At the beginning of the movie Vidar is a simple Christian farmer. He lives with his mother and his life seems simple and more than a little boring. Vidar longs for more out of life and he gets it when he encounters a vampire in the barn. He is turned and goes to the city to live a life of excess and decadence. The funniest moments in the movie come from the fact that Vidar is not your everyday smooth, sexy, seductive vampire. He’s still basically his old awkward self and has a lot of trouble claiming his victims.

The vampire that turns Vidar is a confusing character. Maybe it’s lost in translation somewhere. He seems to be a vampire, Vidar keeps calling him Jesus and he kind of looks like Father John Misty. His role in the film isn’t important though, as this is strictly Vidar’s story. Writer, director and star Thomas Aske Berg does a good job in the role. He is able to convey the beaten down spirit of Vidar early in the story and the confusion and frustration after his transformation. 

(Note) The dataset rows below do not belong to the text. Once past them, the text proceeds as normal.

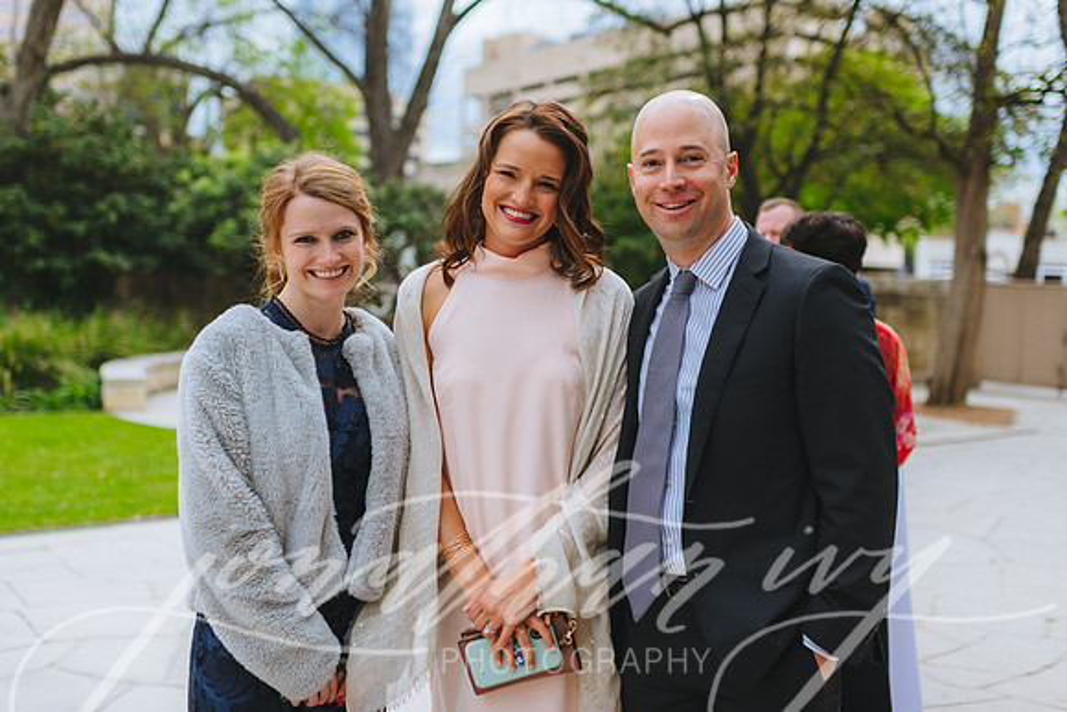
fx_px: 1192
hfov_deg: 48.2
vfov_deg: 33.2
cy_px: 303
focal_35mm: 40
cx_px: 488
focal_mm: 35
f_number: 2
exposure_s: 1/1600
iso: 80
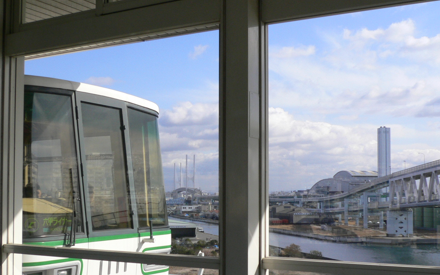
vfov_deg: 27.9
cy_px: 171
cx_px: 217
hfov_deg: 43.5
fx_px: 552
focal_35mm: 46
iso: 80
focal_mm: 5.8
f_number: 5.6
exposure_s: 1/320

The movie is shot well. There is an especially effective sequence in which Vidar follows a young woman who had just insulted him down and alley. Not only is it the scariest sequence in the film but it is also it’s funniest. The camera following her down the alleyway looks great.

This sequence, however, is also one of the biggest problems that Vidar The Vampire has. The way the film views women is absolutely abhorrent. In the midst of today’s #MeToo movement, this sort of thing doesn’t play well. Every woman in this movie is seen as either an object of sexual desire, a potential victim or both. If there were one single female character in the film that was shown any respect it would be easy to say that the rest of this is a metaphor for the way that men treat women on a daily basis. The absence of such a character just makes this whole thing come off as a misogynistic piece of work. I love independent horror and I expect better from it.

Vidar the Vampire is not scary and it’s not funny. After watching it I could only help but feel that it was at best a film that missed the mark and at worst a mean spirited diatribe about how little value women have. Horror-Comedy is a tough genre to pull off, few manage to do it. Maybe one day Thomas Aske Berg will be able to do so but today is not that day.